Die Kamera klickte endlich. Till trat neben sie und zeigt ihr das Display. Wieder schien das Bild zwei Ebenen zu vermitteln. Auf der ersten stützte sich eine junge Frau locker auf eine schmutzige Fensterbrüstung, umgeben von Alter und Verfall. Sie hatte den Blick ins Nirgendwo gerichtet und schien in einer eigenen Sphäre gefangen. Auf der anderen reckte ein aufreizend leicht bekleidetes Mädchen ihren wohlgeformten Hintern in die Kamera. Die Form der Pobacken zeichnete sich gut erkennbar durch den dunkelblauen Stoff ab und bildeten eine Einheit mit den nackten Schenkeln darunter. Und in der Mitte lugte die Wölbung ihrer Scham unter den Kurven hervor.

„Gefällt dir das auch?" Tills Stimme klang besorgt.

„Es ist -- toll." Sie schluckte und lachte, ein wenig unsicher. „Ich weiß nur nicht, ob ich das jemals jemandem zeigen will."

„Warum denn nicht?"

„Ich bin so..."

„Sexy?"

„Ja. Ist das nicht zu, uh, nuttig?"

„Zu nuttig?" Er schnaubte. „Ganz und gar nicht. Eher im Gegenteil. Du bist sexy, aber es sieht überhaupt nicht so aus, als würdest du irgendjemand damit beeindrucken wollen. Genau das ist ja das Tolle."
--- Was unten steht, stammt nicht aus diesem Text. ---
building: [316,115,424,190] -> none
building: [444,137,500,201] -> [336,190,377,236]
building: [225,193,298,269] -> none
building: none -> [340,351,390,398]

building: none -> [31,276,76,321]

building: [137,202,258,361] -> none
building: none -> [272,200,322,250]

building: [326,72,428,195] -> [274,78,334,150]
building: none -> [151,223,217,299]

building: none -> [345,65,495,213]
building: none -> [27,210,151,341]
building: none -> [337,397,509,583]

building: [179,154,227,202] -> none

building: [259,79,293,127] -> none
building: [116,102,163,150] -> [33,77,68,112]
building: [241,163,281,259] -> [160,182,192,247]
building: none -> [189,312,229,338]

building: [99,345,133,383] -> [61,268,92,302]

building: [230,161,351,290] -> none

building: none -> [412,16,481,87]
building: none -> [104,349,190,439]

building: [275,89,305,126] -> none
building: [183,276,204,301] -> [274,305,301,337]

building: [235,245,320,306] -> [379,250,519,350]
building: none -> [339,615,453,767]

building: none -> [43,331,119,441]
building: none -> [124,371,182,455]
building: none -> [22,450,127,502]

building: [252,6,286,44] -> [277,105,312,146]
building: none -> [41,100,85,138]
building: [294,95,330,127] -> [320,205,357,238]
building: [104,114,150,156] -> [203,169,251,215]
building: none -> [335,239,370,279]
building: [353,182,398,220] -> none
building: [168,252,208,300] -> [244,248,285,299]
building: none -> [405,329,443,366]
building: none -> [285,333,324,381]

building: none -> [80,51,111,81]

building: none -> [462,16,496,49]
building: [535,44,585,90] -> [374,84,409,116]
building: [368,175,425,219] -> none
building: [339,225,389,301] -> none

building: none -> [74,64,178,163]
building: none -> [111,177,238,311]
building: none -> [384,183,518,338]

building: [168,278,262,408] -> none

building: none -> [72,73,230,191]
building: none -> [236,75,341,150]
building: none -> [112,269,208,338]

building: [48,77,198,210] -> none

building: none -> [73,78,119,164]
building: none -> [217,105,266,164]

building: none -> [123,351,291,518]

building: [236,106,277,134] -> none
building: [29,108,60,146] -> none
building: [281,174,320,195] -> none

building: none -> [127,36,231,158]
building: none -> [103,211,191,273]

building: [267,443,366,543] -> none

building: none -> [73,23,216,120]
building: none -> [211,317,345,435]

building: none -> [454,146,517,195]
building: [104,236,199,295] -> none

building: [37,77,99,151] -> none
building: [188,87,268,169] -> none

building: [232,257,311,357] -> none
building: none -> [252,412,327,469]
„Hm." Sie betrachtete das Bild kritisch. Er hatte ja recht, aber...

„Vielleicht kann ich dir den Unterschied zeigen", bot er an, ganz der eifrige Unterstützer. „Mach doch mal auf nuttig. Dann siehst du, dass das ganz was anderes ist."

Sie lachte hell auf, und auch er grinste breit. Hatte er das ernst gemeint? Und -- wollte sie das?

Konnte sie das überhaupt?

Üblicherweise hielt sie sich bedeckt. Buchstäblich, was die Kleidung betraf. Heute war sie nur so leicht angezogen, weil der Wetterbericht schwüle Hitze vorhergesagt hatte, und weil sie kaum mit anderen Leuten rechnete. Nicht an einem Werktag. Doch jetzt und hier, da schienen ohnehin alle Regeln außer Kraft. Sie war weit weg, war draußen. Im Feenland.